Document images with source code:
-=-=-

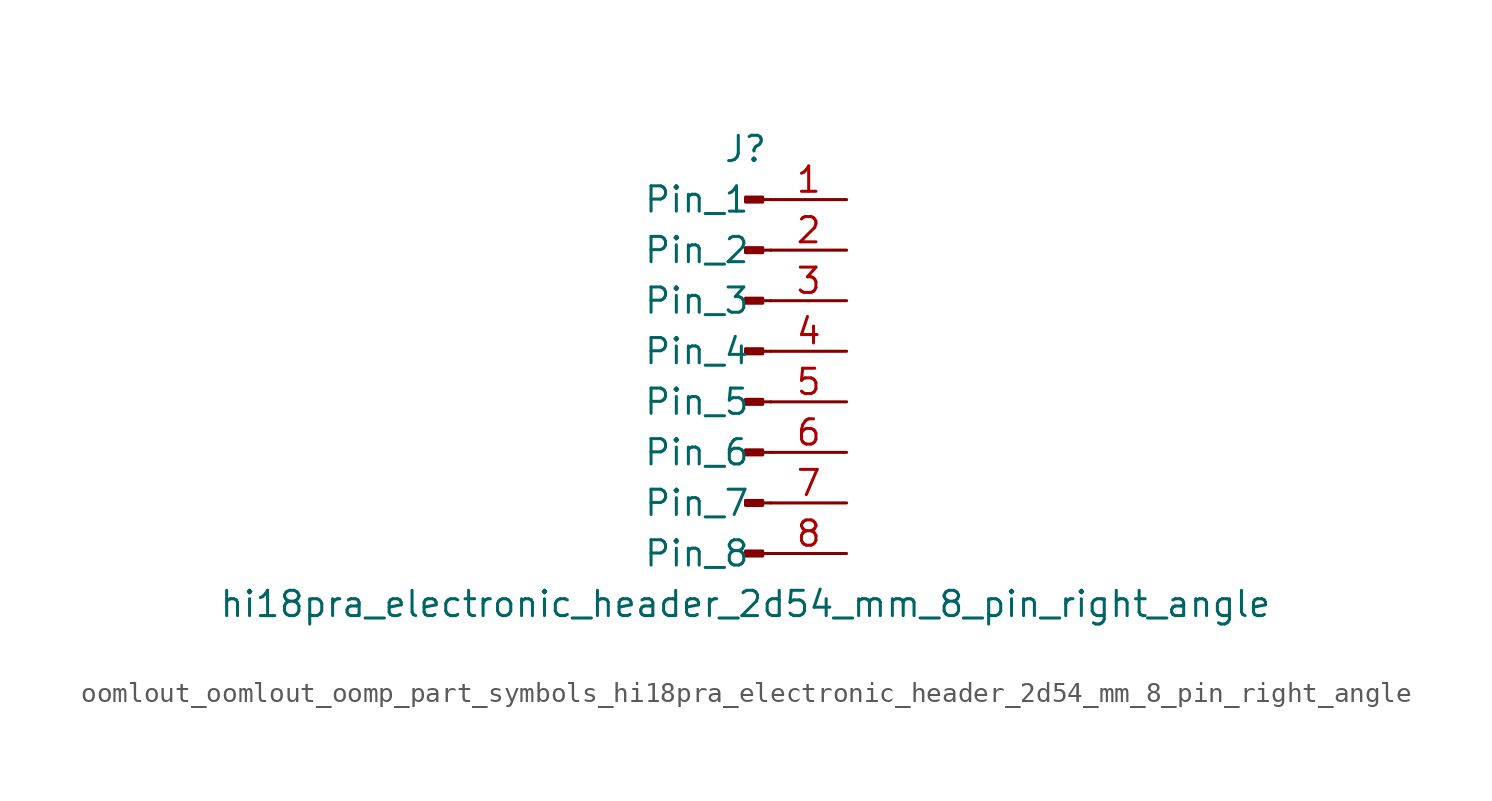
<source format=kicad_sym>
(kicad_symbol_lib
  (version 20220914)
  (generator kicad_symbol_editor)
  (symbol "oomlout_oomlout_oomp_part_symbols_hi18pra_electronic_header_2d54_mm_8_pin_right_angle"
    (pin_names
      (offset 1.016))
    (property "Reference" "J"
      (at 0 10.16 0)
      (effects (font (size 1.27 1.27))))
    (property "Value" "hi18pra_electronic_header_2d54_mm_8_pin_right_angle"
      (at 0 -12.7 0)
      (effects (font (size 1.27 1.27))))
    (property "ki_locked" ""
      (at 0 0 0)
      (effects (font (size 1.27 1.27))))
    (symbol "oomlout_oomlout_oomp_part_symbols_hi18pra_electronic_header_2d54_mm_8_pin_right_angle_1_1"
      (polyline (pts (xy 1.27 -10.16) (xy 0.864 -10.16)) (stroke (width 0.152) (type default)) (fill (type none)))
      (polyline (pts (xy 1.27 -7.62) (xy 0.864 -7.62)) (stroke (width 0.152) (type default)) (fill (type none)))
      (polyline (pts (xy 1.27 -5.08) (xy 0.864 -5.08)) (stroke (width 0.152) (type default)) (fill (type none)))
      (polyline (pts (xy 1.27 -2.54) (xy 0.864 -2.54)) (stroke (width 0.152) (type default)) (fill (type none)))
      (polyline (pts (xy 1.27 0) (xy 0.864 0)) (stroke (width 0.152) (type default)) (fill (type none)))
      (polyline (pts (xy 1.27 2.54) (xy 0.864 2.54)) (stroke (width 0.152) (type default)) (fill (type none)))
      (polyline (pts (xy 1.27 5.08) (xy 0.864 5.08)) (stroke (width 0.152) (type default)) (fill (type none)))
      (polyline (pts (xy 1.27 7.62) (xy 0.864 7.62)) (stroke (width 0.152) (type default)) (fill (type none)))
      (rectangle (start 0.864 -10.033) (end 0 -10.287) (stroke (width 0.152) (type default)) (fill (type outline)))
      (rectangle (start 0.864 -7.493) (end 0 -7.747) (stroke (width 0.152) (type default)) (fill (type outline)))
      (rectangle (start 0.864 -4.953) (end 0 -5.207) (stroke (width 0.152) (type default)) (fill (type outline)))
      (rectangle (start 0.864 -2.413) (end 0 -2.667) (stroke (width 0.152) (type default)) (fill (type outline)))
      (rectangle (start 0.864 0.127) (end 0 -0.127) (stroke (width 0.152) (type default)) (fill (type outline)))
      (rectangle (start 0.864 2.667) (end 0 2.413) (stroke (width 0.152) (type default)) (fill (type outline)))
      (rectangle (start 0.864 5.207) (end 0 4.953) (stroke (width 0.152) (type default)) (fill (type outline)))
      (rectangle (start 0.864 7.747) (end 0 7.493) (stroke (width 0.152) (type default)) (fill (type outline)))
      (pin passive line (at 5.08 7.62 180) (length 3.81) (name "Pin_1" (effects (font (size 1.27 1.27)))) (number "1" (effects (font (size 1.27 1.27)))))
      (pin passive line (at 5.08 5.08 180) (length 3.81) (name "Pin_2" (effects (font (size 1.27 1.27)))) (number "2" (effects (font (size 1.27 1.27)))))
      (pin passive line (at 5.08 2.54 180) (length 3.81) (name "Pin_3" (effects (font (size 1.27 1.27)))) (number "3" (effects (font (size 1.27 1.27)))))
      (pin passive line (at 5.08 0 180) (length 3.81) (name "Pin_4" (effects (font (size 1.27 1.27)))) (number "4" (effects (font (size 1.27 1.27)))))
      (pin passive line (at 5.08 -2.54 180) (length 3.81) (name "Pin_5" (effects (font (size 1.27 1.27)))) (number "5" (effects (font (size 1.27 1.27)))))
      (pin passive line (at 5.08 -5.08 180) (length 3.81) (name "Pin_6" (effects (font (size 1.27 1.27)))) (number "6" (effects (font (size 1.27 1.27)))))
      (pin passive line (at 5.08 -7.62 180) (length 3.81) (name "Pin_7" (effects (font (size 1.27 1.27)))) (number "7" (effects (font (size 1.27 1.27)))))
      (pin passive line (at 5.08 -10.16 180) (length 3.81) (name "Pin_8" (effects (font (size 1.27 1.27)))) (number "8" (effects (font (size 1.27 1.27))))))))
</source>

-=-=-

— Action item —
All lines from the start of the entries above through the line containing "(polyline (pts (xy 1.27 -7.62)" are to be given again exactly; the pictures are not.

— Answer to the problem —
<source format=kicad_sym>
(kicad_symbol_lib
  (version 20220914)
  (generator kicad_symbol_editor)
  (symbol "oomlout_oomlout_oomp_part_symbols_hi18pra_electronic_header_2d54_mm_8_pin_right_angle"
    (pin_names
      (offset 1.016))
    (property "Reference" "J"
      (at 0 10.16 0)
      (effects (font (size 1.27 1.27))))
    (property "Value" "hi18pra_electronic_header_2d54_mm_8_pin_right_angle"
      (at 0 -12.7 0)
      (effects (font (size 1.27 1.27))))
    (property "ki_locked" ""
      (at 0 0 0)
      (effects (font (size 1.27 1.27))))
    (symbol "oomlout_oomlout_oomp_part_symbols_hi18pra_electronic_header_2d54_mm_8_pin_right_angle_1_1"
      (polyline (pts (xy 1.27 -10.16) (xy 0.864 -10.16)) (stroke (width 0.152) (type default)) (fill (type none)))
      (polyline (pts (xy 1.27 -7.62) (xy 0.864 -7.62)) (stroke (width 0.152) (type default)) (fill (type none)))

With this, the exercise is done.